╭─ INPUT MATERIAL
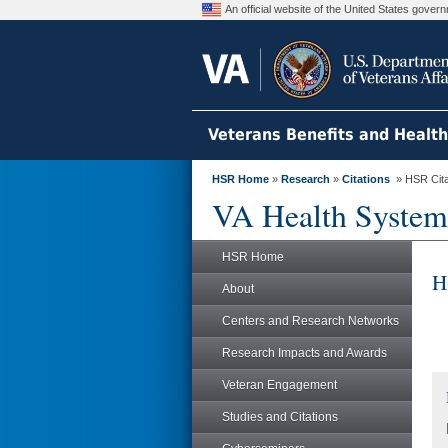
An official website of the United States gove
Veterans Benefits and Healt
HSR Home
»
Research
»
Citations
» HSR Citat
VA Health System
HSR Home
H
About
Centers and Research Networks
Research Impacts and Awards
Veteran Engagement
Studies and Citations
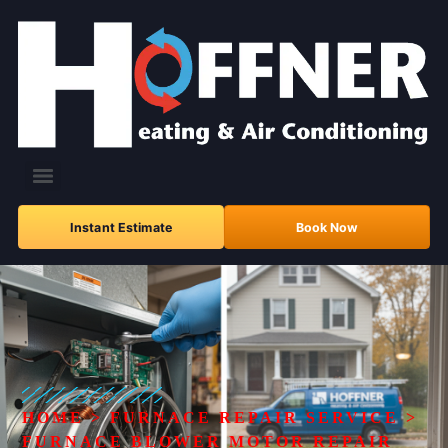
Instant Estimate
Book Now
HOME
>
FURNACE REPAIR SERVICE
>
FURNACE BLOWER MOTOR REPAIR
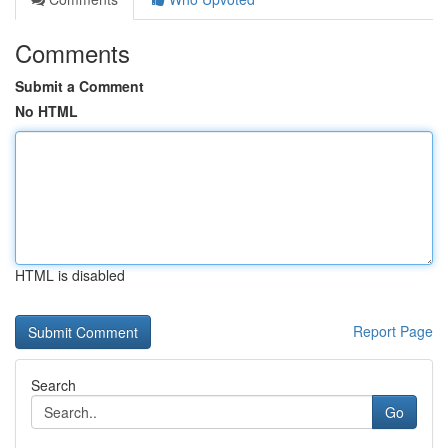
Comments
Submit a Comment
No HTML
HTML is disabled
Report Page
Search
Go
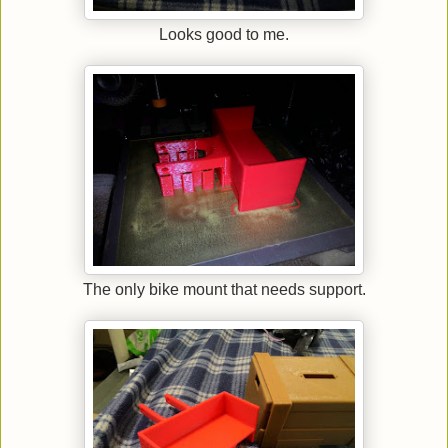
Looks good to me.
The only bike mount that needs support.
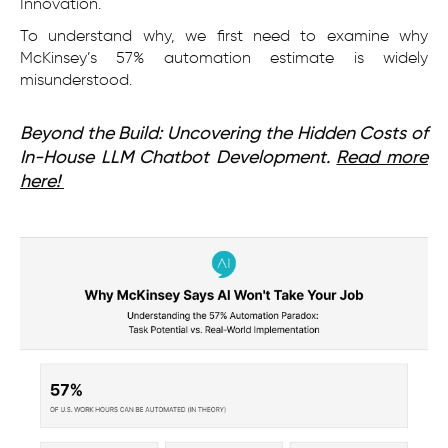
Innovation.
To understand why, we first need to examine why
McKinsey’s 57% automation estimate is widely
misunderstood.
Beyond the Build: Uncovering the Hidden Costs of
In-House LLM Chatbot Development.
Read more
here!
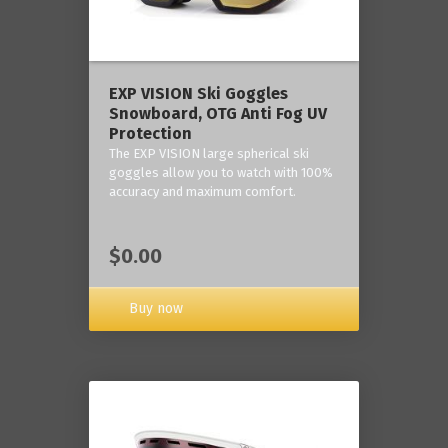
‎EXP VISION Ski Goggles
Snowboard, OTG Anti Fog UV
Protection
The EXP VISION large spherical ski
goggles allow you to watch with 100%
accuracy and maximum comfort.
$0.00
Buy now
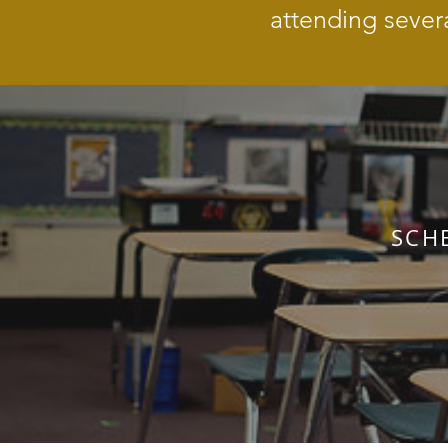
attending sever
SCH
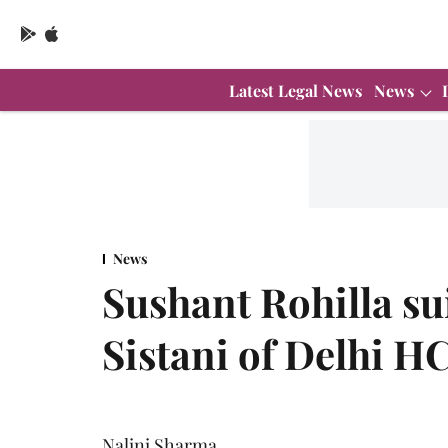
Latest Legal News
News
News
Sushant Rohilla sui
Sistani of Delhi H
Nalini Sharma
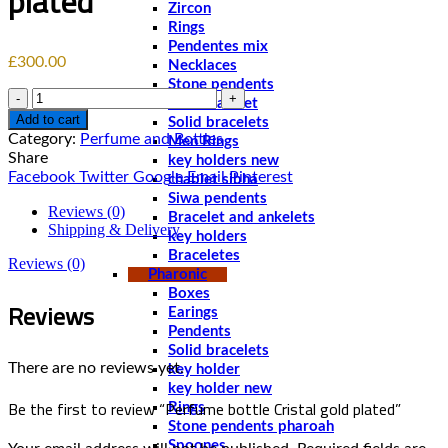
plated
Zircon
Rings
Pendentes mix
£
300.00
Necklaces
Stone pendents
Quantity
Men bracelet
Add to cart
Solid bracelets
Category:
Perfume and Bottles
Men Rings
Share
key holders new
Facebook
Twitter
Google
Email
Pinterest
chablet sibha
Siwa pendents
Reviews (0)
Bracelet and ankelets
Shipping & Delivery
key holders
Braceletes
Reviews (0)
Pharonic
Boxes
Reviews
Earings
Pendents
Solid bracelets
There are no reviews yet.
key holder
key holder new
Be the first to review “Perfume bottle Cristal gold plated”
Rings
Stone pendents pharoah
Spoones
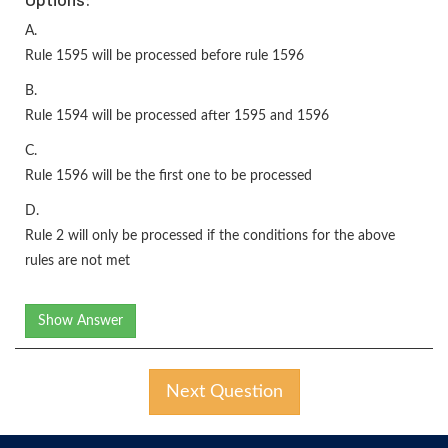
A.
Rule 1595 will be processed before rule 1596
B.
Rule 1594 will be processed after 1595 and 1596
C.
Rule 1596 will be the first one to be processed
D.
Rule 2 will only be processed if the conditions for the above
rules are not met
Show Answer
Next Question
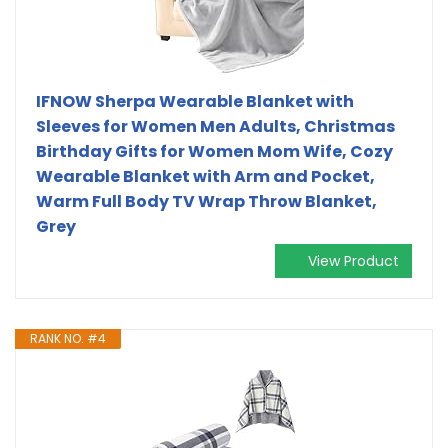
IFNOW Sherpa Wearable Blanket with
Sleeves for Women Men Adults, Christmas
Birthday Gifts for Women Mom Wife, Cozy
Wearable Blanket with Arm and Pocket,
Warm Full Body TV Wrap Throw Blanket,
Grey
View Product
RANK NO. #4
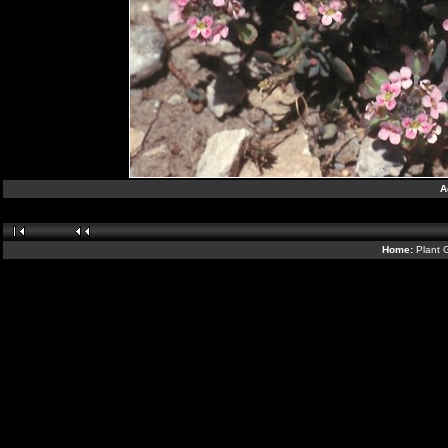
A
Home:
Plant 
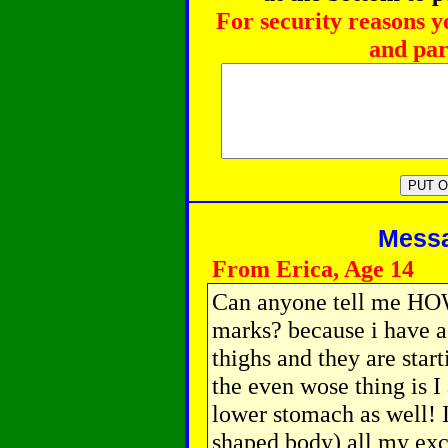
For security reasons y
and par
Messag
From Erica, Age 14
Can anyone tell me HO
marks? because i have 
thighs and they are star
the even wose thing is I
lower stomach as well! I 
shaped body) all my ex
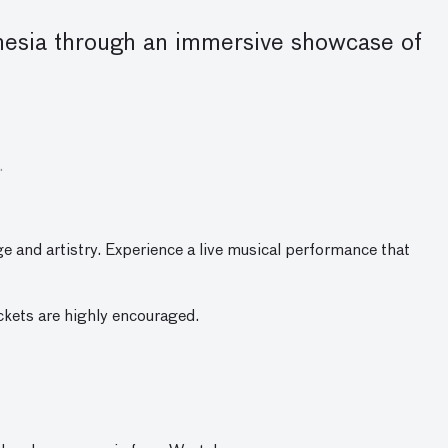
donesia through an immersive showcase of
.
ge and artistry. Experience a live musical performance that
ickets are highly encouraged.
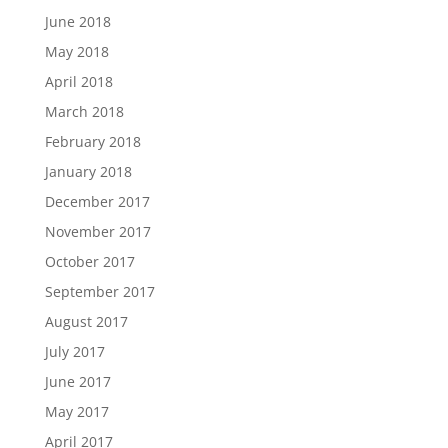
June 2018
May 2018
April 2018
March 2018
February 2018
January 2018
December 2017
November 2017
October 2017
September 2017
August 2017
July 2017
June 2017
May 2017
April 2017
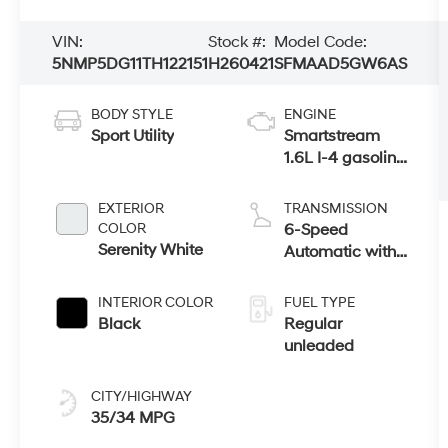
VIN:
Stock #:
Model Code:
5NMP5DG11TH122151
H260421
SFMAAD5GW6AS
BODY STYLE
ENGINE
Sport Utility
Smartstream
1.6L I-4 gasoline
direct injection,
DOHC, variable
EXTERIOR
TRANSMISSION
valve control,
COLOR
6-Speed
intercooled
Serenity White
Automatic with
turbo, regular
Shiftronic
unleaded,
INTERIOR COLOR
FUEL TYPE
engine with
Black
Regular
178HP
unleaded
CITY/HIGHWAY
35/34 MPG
╰─
AIM OF THE EXERCISE: Look through the lines above and collect those with the word "VISION".

RESULT FOR THIS EXERCISE:
‎EXP VISION Ski Goggles
The EXP VISION large spherical ski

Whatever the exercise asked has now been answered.